Chapter 3: Networked Communications

In the movie Robots, there is no real concept on the internet. We never see any communication between the characters that aren't either over the phone (pay phone or house phone) or in person. At one point, we even see Rodney receive a letter from his parents. We never even see hints of devices that could transmit information over the medium of the internet. This begs the question of whether or not computers could ever exist in the world of Robots. Where would they draw the line between a robot and a computer? If there were specific robots for doing computing then would other robots own them? This may explain why we don't see the internet present in Robots.

Chapter 4: Intellectual Property

In the movie Robots, the topic of intellectual property could be discussed in terms of Ratchet taking over Bigweld Industries and changing the trademark that Bigweld has worked to create. The motto "see a need, fill a need" that Bigweld had trademarked becomes overshadowed by Ratchet's switch to making only new things and not helping the old. 

Chapter 5: Information Privacy

Information privacy doesn’t seem to play a huge role in the movie, but there are scenarios like when Rodney calls his dad, he then starts to get ads that advertise phone plans based on his relationship with his father. His privacy is also invading when he enters Robot City as Fender takes pictures of him without his permission.

Chapter 6: Privacy and the Government

The movie Robots has a strong theme of the unjust abridgment of people's right to privacy. The parts that the robots are denied in the movie act as a metaphor for data mining. This term is defined in the chapter as searching for patterns in large amounts of data. Any patterns that emerge can help businesses to turn a profit. Money is the motivator of the societal changes in the movie, as Ratchet, who is the one in charge of Big Weld Industries, says that he will "[suck] every loose penny...out of Mr. and Mrs. Average-Knucklehead". The movie asserts that if there is no money in it, there is no reason to care for the common person. The chapter references the collection of information in order to improve profits as harmful when it does not take into account the implications on society. An example of this sort of profiling in the film is that those who are poor have an innate disadvantage because of the high cost of upgrades. 

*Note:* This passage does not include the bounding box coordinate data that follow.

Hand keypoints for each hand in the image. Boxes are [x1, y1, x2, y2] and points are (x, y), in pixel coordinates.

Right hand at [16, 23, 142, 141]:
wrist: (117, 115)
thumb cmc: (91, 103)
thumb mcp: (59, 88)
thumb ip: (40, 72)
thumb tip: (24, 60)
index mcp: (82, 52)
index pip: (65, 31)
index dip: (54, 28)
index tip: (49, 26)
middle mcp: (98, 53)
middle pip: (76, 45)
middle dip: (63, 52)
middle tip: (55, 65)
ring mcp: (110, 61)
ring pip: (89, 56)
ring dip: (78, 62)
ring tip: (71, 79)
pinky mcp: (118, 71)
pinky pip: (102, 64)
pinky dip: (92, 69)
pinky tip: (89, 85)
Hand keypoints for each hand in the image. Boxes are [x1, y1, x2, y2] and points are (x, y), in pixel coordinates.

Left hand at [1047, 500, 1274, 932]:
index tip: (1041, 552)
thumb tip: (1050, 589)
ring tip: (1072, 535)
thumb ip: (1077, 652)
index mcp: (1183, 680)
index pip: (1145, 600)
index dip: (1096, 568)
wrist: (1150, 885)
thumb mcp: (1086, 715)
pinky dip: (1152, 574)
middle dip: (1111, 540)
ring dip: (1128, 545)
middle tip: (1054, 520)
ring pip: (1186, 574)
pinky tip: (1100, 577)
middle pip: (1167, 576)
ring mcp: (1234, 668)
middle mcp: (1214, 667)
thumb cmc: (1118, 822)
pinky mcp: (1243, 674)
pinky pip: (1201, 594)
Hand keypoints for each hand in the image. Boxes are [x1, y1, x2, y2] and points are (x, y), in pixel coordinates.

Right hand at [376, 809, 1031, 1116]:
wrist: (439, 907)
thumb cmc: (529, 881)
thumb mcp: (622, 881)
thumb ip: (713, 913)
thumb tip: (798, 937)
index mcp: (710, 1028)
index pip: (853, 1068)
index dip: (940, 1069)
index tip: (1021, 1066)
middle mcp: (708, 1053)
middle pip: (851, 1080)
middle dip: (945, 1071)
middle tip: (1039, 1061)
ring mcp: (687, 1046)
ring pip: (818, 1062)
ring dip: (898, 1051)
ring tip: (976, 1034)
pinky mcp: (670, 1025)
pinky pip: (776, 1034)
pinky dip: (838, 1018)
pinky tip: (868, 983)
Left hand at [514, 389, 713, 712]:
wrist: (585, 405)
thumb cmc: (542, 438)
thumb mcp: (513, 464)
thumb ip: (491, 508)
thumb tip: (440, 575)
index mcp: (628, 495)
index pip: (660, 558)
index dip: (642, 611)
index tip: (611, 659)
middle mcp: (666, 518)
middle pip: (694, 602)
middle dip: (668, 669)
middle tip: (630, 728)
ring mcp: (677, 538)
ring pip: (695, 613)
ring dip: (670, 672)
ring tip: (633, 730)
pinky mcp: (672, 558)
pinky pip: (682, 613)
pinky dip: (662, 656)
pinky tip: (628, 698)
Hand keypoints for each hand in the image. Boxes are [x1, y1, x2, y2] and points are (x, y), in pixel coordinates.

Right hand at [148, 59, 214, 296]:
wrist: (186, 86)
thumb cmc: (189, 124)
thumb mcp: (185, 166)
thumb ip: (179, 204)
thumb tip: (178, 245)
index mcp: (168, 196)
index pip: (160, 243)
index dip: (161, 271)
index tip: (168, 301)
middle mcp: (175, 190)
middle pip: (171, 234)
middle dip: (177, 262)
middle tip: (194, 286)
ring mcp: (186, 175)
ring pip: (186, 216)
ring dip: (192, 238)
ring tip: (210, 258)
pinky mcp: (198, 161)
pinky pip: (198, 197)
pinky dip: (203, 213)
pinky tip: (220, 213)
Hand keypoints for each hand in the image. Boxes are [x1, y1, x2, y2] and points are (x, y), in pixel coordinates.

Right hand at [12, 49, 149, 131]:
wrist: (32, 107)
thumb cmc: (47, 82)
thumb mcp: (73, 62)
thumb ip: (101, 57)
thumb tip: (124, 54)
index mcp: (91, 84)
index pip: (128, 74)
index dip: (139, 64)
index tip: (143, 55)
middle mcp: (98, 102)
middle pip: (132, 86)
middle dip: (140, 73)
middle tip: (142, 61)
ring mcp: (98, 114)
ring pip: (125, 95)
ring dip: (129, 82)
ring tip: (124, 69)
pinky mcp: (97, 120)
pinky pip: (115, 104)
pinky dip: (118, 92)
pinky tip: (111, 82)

Chapter 7: Computer and Network Security

In the movie Robots, there is no concept of the internet which means that there would be no need to have network security. The robots themselves are represented to have physical parts that make them work but there isn't a way for one to change them without providing some sort of physical modification. However, computer and network security could be seen in the context of Tim. Tim controls the gate to BigWeld Industries and does what he is supposed to and doesn't let those in who aren't supposed to be there, but he has his flaws in that he is easily fooled. He lets Rodney and Fender in when in disguise believing that they belong. This is a flaw in his ability to protect the gate. Although he isn't a computer, he is a security system for Bigweld Industries.

Chapter 8: Computer Reliability

In the movie, Robots, Rodney spends a lot of his time trying to fix old robots because they are in need of new parts but they can't get them. This calls into question the reliability of the robots. In one scene we actually see Rodney fixing the circuitry in Bigweld after he was hit in the head by Rachet. Since the robots possess human qualities, then we can assess their software reliability based on how good the decisions are that they make. Given that they have human-like qualities, the robots make many right and wrong decisions throughout the film. Bigweld made a poor decision to quit and leave the company in Rachet's hands but then made a good decision to help Rodney and the gang fight back against Rachet and his mom. 

Chapter 10: Work and Wealth

In the movie, Robots, they live in a society very similar to one in which we do. However, they don't have the same worries about robots taking over their jobs since they are all already robots. We see that their society is dominated by Bigweld Industries, which is the sole provider of parts for the bots. This monopoly doesn't create much competition but it does mean that inventor bots have a chance to show their work off to Bigweld himself. This helps to motivate a "Winner-Take-All" society since only those are successful will have a lot of wealth.